WHAT IS REQUIRED → Reproduce each of the following entries word for word, leaving every line unchanged.

-------- DATASET RECORDS

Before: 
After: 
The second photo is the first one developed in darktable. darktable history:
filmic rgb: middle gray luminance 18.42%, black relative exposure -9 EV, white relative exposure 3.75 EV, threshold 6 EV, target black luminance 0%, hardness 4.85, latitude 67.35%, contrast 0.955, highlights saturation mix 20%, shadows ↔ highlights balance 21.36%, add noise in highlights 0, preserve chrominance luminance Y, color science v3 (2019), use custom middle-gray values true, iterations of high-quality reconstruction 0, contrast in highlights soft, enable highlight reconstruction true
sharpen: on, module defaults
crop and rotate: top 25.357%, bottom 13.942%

----------------

SOLUTION TO THE PROBLEM →
Before: 
After: 
The second photo is the first one developed in darktable. darktable history:
filmic rgb: middle gray luminance 18.42%, black relative exposure -9 EV, white relative exposure 3.75 EV, threshold 6 EV, target black luminance 0%, hardness 4.85, latitude 67.35%, contrast 0.955, highlights saturation mix 20%, shadows ↔ highlights balance 21.36%, add noise in highlights 0, preserve chrominance luminance Y, color science v3 (2019), use custom middle-gray values true, iterations of high-quality reconstruction 0, contrast in highlights soft, enable highlight reconstruction true
sharpen: on, module defaults
crop and rotate: top 25.357%, bottom 13.942%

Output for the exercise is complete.